← Back to context

Comment by simonw

5 days ago

That's definitely not the case here. The new o3-pro is slow - it took two minutes just to draw me an SVG of a pelican riding a bicycle. o3-preview was much faster than that.

https://simonwillison.net/2025/Jun/10/o3-pro/

Do you think a cycling pelican is still a valid cursory benchmark? By now surely discussions about it are in the training set.

There is quite a few on Google Image search.

On the other hand they still seem to struggle!

Wow! pelican benchmark is now saturated

  • Not until I can count the feathers, ask for a front view of the same pelican, then ask for it to be animated, all still using SVG.

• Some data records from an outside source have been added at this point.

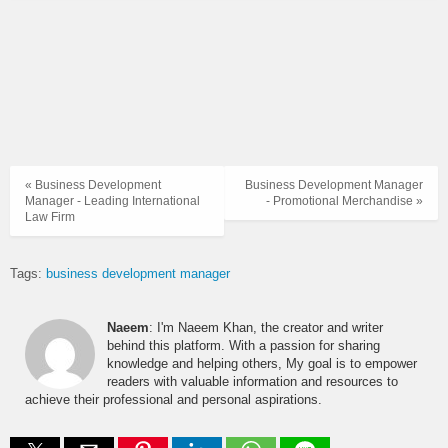
« Business Development
Business Development Manager
Manager - Leading International
- Promotional Merchandise »
Law Firm
Tags:
business development manager
Naeem
: I'm Naeem Khan, the creator and writer
behind this platform. With a passion for sharing
knowledge and helping others, My goal is to empower
readers with valuable information and resources to
achieve their professional and personal aspirations.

  • I wonder how much of that is because it's getting more and more included in training data.

    We now need to start using walrusses riding rickshaws

Would you say this is the best cycling pelican to date? I don't remember any of the others looking better than this.

Of course by now it'll be in-distribution. Time for a new benchmark...

  • I love that we are in the timeline where we are somewhat seriously evaluating probably super human intelligence by their ability to draw a svg of a cycling pelican.

    • I still remember my jaw hitting the floor when the first DALL-E paper came out, with the baby daikon radish walking a dog. How the actual fuck...? Now we're probably all too jaded to fully appreciate the next advance of that magnitude, whatever that turns out to be.

      E.g., the pelicans all look pretty cruddy including this one, but the fact that they are being delivered in .SVG is a bigger deal than the quality of the artwork itself, IMHO. This isn't a diffusion model, it's an autoregressive transformer imitating one. The wonder isn't that it's done badly, it's that it's happening at all.

      1 reply →

    • I don't love that this is the conversation and when these models bake-in these silly scenarios with training data, everyone goes "see, pelican bike! super human intelligence!"

      The point is never the pelican. The point is that if a thing has information about pelicans, and has information about bicycles, then why can't it combine those ideas? Is it because it's not intelligent?

      3 replies →

This made me think of the 'draw a bike experiment', where people were asked to draw a bike from memory, and were suprisingly bad at recreating how the parts fit together in a sensible manner:

https://road.cc/content/blog/90885-science-cycology-can-you-...

ChatGPT seems to perform better than most, but with notable missing elements (where's the chain or the handlebars?). I'm not sure if those are due to a lack of understanding, or artistic liberties taken by the model?

Well, that might be more of a function of how long they let it 'reason' than anything intrinsic to the model?